Yesterdays’ New York Times Magazine contains a long article by Siddhartha Mukherjee detailing the history of the serotonin theory of depression, and a newly emerging theory about neuron generation. The whole thing is very much worth the read, and opens a number of fascinating questions and possibilities about what it is that causes what writer Andrew Sullvian called the “flaw in love” that is clinical depression.
Rubenfeld Synergy seeks to approach disturbances in people’s lives – physical ailments, mental distress, emotional pain, spiritual deadness – through an integrative approach, addressing all of a person’s parts, but starting especially with the body. The brain, though, is no less a part of the body than all the other parts, and in many ways, one of the most important. (I say “one of” only because of the enormous over-valuing of the brain that has occurred in recent memory, to the detriment of the heart and the spirit.) While it can be argued that antidepressants have been overprescribed, there is no denying that for some people, they have a profound effect. A combination of drugs and talk therapy is consistently shown as the most effective treatment, and I would never dream of telling a Synergy client that they should stop taking their medications in favor of Synergy alone. There are effects that these drugs can have deep inside the brain that are integral to changing some patients’ outlooks dramatically.
But the mechanism for these drugs, it turns out, might be much different from what we thought, and their effectiveness may depend on the type of depression you have.
One patient Mukherjee mentions fell into a deep depression after being diagnosed with a terminal illness.
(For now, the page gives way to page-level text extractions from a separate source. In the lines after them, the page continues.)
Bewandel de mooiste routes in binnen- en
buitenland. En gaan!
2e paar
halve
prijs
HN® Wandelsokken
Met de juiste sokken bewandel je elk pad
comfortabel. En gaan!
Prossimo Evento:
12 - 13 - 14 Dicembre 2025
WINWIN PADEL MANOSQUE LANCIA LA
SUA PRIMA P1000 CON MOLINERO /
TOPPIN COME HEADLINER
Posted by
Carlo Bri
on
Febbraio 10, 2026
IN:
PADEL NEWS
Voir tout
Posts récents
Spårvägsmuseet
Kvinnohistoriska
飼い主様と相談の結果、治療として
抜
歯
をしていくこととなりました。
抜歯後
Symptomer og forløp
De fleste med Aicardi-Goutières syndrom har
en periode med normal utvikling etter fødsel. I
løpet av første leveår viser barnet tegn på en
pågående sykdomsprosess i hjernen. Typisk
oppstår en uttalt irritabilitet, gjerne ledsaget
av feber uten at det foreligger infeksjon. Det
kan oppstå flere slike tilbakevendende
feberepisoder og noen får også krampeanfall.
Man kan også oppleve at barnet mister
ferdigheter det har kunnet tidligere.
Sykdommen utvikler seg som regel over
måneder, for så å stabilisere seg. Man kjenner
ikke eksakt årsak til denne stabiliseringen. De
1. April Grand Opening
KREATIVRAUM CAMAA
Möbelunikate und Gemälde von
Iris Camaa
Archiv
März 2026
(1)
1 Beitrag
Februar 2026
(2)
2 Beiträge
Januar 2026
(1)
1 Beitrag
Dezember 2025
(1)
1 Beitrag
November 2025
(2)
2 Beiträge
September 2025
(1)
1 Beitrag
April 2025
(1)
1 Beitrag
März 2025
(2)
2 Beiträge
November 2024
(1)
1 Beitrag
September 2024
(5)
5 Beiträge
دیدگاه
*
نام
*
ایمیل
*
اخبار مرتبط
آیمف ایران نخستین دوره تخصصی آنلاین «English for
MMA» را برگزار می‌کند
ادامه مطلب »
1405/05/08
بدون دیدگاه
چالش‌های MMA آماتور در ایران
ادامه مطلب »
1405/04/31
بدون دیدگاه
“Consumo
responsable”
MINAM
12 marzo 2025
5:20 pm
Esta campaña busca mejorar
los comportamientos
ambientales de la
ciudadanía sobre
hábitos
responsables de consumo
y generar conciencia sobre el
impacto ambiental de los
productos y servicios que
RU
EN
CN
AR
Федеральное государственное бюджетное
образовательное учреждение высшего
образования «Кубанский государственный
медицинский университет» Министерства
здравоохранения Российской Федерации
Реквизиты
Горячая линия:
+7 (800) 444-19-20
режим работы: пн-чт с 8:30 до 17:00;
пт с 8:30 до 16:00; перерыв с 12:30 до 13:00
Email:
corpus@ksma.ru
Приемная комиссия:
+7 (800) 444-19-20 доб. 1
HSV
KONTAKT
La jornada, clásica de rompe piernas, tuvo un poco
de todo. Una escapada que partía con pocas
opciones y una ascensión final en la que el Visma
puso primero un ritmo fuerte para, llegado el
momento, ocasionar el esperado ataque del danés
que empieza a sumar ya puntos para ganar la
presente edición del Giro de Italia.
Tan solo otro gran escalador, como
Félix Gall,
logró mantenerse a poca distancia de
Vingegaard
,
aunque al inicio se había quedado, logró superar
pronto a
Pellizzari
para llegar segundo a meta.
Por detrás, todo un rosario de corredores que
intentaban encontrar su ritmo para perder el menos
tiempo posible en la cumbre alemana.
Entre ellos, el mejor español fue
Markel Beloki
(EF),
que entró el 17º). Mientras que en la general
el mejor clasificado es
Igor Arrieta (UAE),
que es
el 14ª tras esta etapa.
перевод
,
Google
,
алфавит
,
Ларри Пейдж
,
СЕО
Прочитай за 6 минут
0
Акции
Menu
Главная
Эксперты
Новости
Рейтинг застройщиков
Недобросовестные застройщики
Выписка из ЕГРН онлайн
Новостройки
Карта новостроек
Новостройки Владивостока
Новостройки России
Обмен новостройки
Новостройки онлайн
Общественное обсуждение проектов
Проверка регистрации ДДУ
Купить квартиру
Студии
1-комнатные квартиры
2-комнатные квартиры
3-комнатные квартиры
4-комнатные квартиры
She knew that it was normal for such a thing to make her grieve, but her symptoms were more disturbing than that, and she asked for help. Prozac improved her more out-of-control symptoms – harming herself, not tending to her appearance – but her emotional state did not improve. Mukherjee notes, “Any sane reader of this case would argue that a serotonin imbalance was not the initiating cause of Dorothy’s depression; it was, quite evidently, the diagnosis of a fatal disease. Should we be searching for a chemical cause and cure when the provocation of grief is so apparent?”
It’s a complicated question, and one that has to do with how we tend to look at mood and affect. “We ‘grow sorrowful,’ says the author, “but we rarely describe ourselves as ‘growing joyful.’ Imprinted in our language is an instinct that suggests that happiness is a state, while grief is a process.” Further studies of the mechanisms of antidepressant drugs suggest that they are involved in a process as well: the process building new neurons in the parts of the brain that control memory and emotion.
This is fascinating news to me, as small parts of our training focused on neuroplasticity, or the brain’s capacity to build new neurons and new synaptic connections – to grow and adapt to circumstances. One study showed that vividly imagining practicing scales on a piano, complete with imagining the movements of your hands, was just as effective practice for a musician as actually performing the scales. If this is the case, what techniques might we have available to us that can strengthen the parts of our brains that can help us feel more vital, more alive, less “flawed in love”? If drugs and therapy together are the best solution, what can we learn about helping people with behavior and patterns of thought from studying the mechanisms of these drugs?
Mukherjee finishes the article with some interesting ruminations on all of this: “How much of mood is behavior anyway? Maybe your brain makes you ‘act’ depressed, and then you ‘feel’ depressed. Or you feel depressed in part because your brain is making you act depressed. Thoughts like these quickly transcend psychiatry and move into more unexpected and unsettling realms.” For me, these thoughts are less unsettling than they are encouraging: if behavior and feeling are interlinked in a way that doesn’t have a definitive direction, then we can begin with one and lead to the other. Remember the smile research? What other possibilities might there be for altering our very brains by altering what we do? Rubenfeld Synergists have known this for a long time, but we haven’t known a lot about the brain’s mechanisms for making the new connections we see our clients make. Knowing that antidepressant drugs may be working on creating new connections in the brain and not just on altering levels of serotonin makes this work I do seem more relevant than ever.